An apparent progressive and recurrent evolutionary restriction in tissue expression of a gene,the lactate dehydrogenase-C gene,within a family of bony fish (Salmoniformes: Umbridae)

Summary Unexpectedly large differences in the tissue patterns of lactate dehydrogenase-C (Ldh-C) gene regulation were observed among species of fish within the family Umbridae (Salmoniformes). Normally, all the species within a family or order of advanced fishes exhibit the same, tissue-restricted pattern ofl-latate dehydrogenase C₄ isozyme synthesis—either eye- or liver-restricted expression, but not both.

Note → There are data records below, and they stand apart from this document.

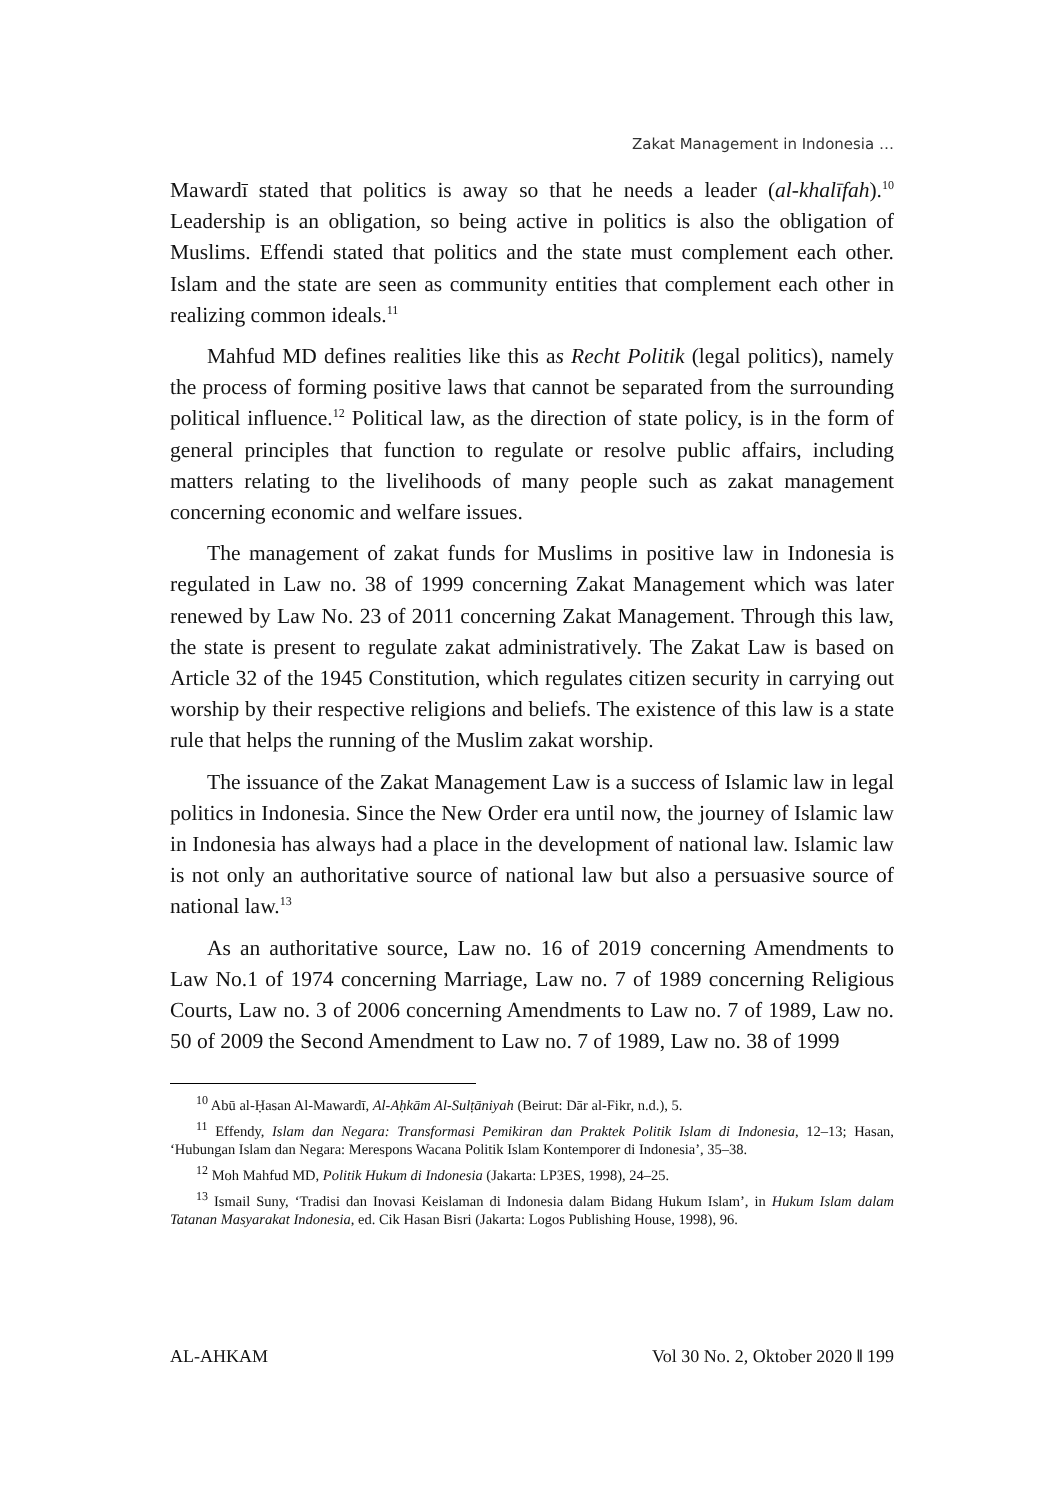Zakat Management in Indonesia …
Mawardī stated that politics is away so that he needs a leader (al-khalīfah).<sup>10</sup> Leadership is an obligation, so being active in politics is also the obligation of Muslims. Effendi stated that politics and the state must complement each other. Islam and the state are seen as community entities that complement each other in realizing common ideals.<sup>11</sup>
Mahfud MD defines realities like this as Recht Politik (legal politics), namely the process of forming positive laws that cannot be separated from the surrounding political influence.<sup>12</sup> Political law, as the direction of state policy, is in the form of general principles that function to regulate or resolve public affairs, including matters relating to the livelihoods of many people such as zakat management concerning economic and welfare issues.
The management of zakat funds for Muslims in positive law in Indonesia is regulated in Law no. 38 of 1999 concerning Zakat Management which was later renewed by Law No. 23 of 2011 concerning Zakat Management. Through this law, the state is present to regulate zakat administratively. The Zakat Law is based on Article 32 of the 1945 Constitution, which regulates citizen security in carrying out worship by their respective religions and beliefs. The existence of this law is a state rule that helps the running of the Muslim zakat worship.
The issuance of the Zakat Management Law is a success of Islamic law in legal politics in Indonesia. Since the New Order era until now, the journey of Islamic law in Indonesia has always had a place in the development of national law. Islamic law is not only an authoritative source of national law but also a persuasive source of national law.<sup>13</sup>
As an authoritative source, Law no. 16 of 2019 concerning Amendments to Law No.1 of 1974 concerning Marriage, Law no. 7 of 1989 concerning Religious Courts, Law no. 3 of 2006 concerning Amendments to Law no. 7 of 1989, Law no. 50 of 2009 the Second Amendment to Law no. 7 of 1989, Law no. 38 of 1999
<sup>10</sup> Abū al-Ḥasan Al-Mawardī, Al-Aḥkām Al-Sulṭāniyah (Beirut: Dār al-Fikr, n.d.), 5.
<sup>11</sup> Effendy, Islam dan Negara: Transformasi Pemikiran dan Praktek Politik Islam di Indonesia, 12–13; Hasan, ‘Hubungan Islam dan Negara: Merespons Wacana Politik Islam Kontemporer di Indonesia’, 35–38.
<sup>12</sup> Moh Mahfud MD, Politik Hukum di Indonesia (Jakarta: LP3ES, 1998), 24–25.
<sup>13</sup> Ismail Suny, ‘Tradisi dan Inovasi Keislaman di Indonesia dalam Bidang Hukum Islam’, in Hukum Islam dalam Tatanan Masyarakat Indonesia, ed. Cik Hasan Bisri (Jakarta: Logos Publishing House, 1998), 96.
AL-AHKAM Vol 30 No. 2, Oktober 2020 ‖ 199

However, within the Umbridae the more anciently derived species had a more generalized (primitive) tissue expression, whereas the more recently derived species had a more tissue-restricted expression, predominating in the eye. Given the relative divergence times among the species estimated by genetic distance (using 51 protein-coding loci), divergence from the presumed primitive expression of the Ldh-C gene appears to have been proceeding more rapidly in some species lineages than others. This narrowing of Ldh-C gene tissue regulatory specificity within the family Umbridae is similar to the general trend observed over much greater evolutionary times within the class of bony fishes. The results support the hypothesis of repeated evolutionary canalizations of Ldh-C gene regulation from the generalized tissue expression in more primitive species to a predictable tissue-restricted expression (in either eye or liver) in advanced species. Furthermore, in the Umbridae, this progressive restriction of tissue expression of isozymes has taken place during the evolution of both the Ldh-C and Ldh-B genes. These evolutionary trends in the regulation of isozyme-locus tissue expression in the bony fishes are consistent with either an intrinsically conditioned trend of change in gene regulation or with a response to natural selection.